4096 should take a few quadrillion years to break (with the same computing power) so I'm comfortable about messages vendors encrypt using my public key, but I just wish more would use similar strong encryption for their public keys.

Don't assume that just because a vendor offers PGP that its safe or effective encryption. Check out the strength of their keys and make up your own mind if you consider it effective to safeguard your information.

Apologies for the rambling digression, hopefully at least some will find it useful.
Title: Re: Vendor doesn't use encryption. Problem?
Post by: tbart on July 10, 2013, 05:54 pm
i'm for the most part, computer illiterate, but if i read in the article at www.theregister.co.uk/2012/12/20/elcomsoft_tool_decrypts_pgp/    or interpreted it correctly, what they're saying they can pull up easily is the password to open your pgp or gpg4usb program, which stays in RAM in hibernation, but wipes if the computer is turned completely off - is that correct?

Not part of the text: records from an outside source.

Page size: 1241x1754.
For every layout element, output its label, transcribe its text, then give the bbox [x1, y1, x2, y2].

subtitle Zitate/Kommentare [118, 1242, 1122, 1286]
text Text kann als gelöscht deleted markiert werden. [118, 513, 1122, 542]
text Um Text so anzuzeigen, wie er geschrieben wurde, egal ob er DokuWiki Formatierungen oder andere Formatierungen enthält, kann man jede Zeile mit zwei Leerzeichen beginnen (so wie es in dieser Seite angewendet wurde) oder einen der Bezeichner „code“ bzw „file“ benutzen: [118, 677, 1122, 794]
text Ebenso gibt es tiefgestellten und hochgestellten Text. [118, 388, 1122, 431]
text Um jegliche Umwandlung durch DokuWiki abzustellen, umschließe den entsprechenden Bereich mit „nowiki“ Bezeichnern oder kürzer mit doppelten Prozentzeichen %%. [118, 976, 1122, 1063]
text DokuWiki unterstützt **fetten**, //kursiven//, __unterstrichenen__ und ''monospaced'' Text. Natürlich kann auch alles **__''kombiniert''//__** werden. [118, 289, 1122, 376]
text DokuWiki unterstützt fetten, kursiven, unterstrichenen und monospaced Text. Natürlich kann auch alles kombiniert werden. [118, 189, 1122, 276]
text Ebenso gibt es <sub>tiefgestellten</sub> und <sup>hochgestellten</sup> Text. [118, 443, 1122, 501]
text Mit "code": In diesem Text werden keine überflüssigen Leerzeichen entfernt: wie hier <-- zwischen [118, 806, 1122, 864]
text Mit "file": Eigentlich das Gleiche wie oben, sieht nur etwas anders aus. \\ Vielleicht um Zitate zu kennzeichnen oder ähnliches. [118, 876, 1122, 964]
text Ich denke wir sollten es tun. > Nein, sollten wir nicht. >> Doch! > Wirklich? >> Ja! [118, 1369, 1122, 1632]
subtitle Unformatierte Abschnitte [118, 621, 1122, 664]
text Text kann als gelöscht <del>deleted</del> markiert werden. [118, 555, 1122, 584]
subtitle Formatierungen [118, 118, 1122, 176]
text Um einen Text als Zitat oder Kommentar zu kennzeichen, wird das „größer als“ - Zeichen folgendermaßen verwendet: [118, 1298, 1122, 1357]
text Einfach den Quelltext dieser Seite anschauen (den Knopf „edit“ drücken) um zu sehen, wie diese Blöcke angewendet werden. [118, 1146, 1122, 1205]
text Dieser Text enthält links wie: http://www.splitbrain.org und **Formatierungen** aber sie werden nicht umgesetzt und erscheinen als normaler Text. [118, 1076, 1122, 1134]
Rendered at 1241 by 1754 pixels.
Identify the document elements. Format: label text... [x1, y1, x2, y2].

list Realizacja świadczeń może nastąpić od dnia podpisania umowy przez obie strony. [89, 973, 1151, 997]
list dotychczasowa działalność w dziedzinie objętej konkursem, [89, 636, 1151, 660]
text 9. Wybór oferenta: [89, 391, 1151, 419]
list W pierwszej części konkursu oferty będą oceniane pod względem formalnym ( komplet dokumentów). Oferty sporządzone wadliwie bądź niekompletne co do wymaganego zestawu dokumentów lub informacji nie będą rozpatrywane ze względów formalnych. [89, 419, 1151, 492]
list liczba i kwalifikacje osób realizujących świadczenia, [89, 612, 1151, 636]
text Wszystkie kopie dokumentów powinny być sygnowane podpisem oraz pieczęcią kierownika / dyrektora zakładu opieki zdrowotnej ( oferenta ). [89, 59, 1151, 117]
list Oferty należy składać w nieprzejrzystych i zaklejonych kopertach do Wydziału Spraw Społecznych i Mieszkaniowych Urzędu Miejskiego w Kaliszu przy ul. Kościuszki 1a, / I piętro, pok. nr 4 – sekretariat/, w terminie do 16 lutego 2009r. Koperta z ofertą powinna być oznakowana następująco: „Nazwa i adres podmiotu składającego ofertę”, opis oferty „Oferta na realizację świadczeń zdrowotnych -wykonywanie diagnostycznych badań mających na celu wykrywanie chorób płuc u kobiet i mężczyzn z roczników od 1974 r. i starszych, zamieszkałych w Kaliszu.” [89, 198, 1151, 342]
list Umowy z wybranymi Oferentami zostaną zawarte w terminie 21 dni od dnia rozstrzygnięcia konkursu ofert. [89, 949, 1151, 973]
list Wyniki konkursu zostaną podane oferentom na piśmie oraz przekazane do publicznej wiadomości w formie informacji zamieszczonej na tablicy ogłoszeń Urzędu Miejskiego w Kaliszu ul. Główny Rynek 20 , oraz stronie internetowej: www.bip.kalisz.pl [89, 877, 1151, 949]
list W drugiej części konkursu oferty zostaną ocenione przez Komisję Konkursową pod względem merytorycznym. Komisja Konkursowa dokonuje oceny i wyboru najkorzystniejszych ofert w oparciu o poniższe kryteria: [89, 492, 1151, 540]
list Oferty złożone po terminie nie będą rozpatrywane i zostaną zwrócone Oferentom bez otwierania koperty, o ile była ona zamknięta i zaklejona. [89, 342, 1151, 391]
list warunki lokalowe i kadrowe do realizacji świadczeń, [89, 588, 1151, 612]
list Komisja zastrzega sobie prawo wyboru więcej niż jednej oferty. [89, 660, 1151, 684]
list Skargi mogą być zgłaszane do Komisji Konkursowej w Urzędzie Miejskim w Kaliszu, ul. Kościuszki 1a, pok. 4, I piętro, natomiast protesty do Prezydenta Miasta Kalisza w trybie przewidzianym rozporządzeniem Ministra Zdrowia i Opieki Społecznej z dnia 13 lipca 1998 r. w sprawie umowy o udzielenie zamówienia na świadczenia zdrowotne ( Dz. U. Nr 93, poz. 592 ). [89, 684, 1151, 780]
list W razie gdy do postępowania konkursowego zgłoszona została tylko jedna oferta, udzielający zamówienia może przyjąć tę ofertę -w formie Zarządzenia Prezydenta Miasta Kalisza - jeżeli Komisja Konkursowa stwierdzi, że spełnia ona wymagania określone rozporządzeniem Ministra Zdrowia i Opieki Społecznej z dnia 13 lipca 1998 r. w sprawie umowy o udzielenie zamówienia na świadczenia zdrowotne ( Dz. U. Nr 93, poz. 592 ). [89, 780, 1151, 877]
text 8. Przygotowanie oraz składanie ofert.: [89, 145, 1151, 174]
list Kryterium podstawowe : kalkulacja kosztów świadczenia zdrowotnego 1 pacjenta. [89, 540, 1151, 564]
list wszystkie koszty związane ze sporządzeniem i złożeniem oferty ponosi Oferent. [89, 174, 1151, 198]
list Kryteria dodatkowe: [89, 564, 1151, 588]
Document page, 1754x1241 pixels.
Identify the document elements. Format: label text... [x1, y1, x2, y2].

i've always turned my computer off at a power strip after computer is shutdown but do that, not for security reasons (power consumption on my damn ups (a high end APC) still draws 190 watts, even when off).

but back to question - is what i understood in the article correct? -

if so, then the only concerns are if someone came into possession of my computer and the password

i've put the gpg4usb software and any docs, records etc on a flash drive that only comes out for use and is put away when not
Title: Re: Vendor doesn't use encryption. Problem?
Post by: Oompaloompa on July 10, 2013, 06:09 pm
Basically it says if you're so lazy you store your pgp encryption password on your computer rather than just typing it in each time AND someone has access to your computer (AND a few other technical things are also true) then they can recover your password.

Its got nothing to do with computer security holes or flaws in encryption but rather individual laziness and stupidity.
To draw an analogy its like saying you shouldn't use PGP because if you write your password on a post-it note & stick it to your screen then someone who knows how to read can access your PGP.

Basically just remember your password and don't save it on your machine.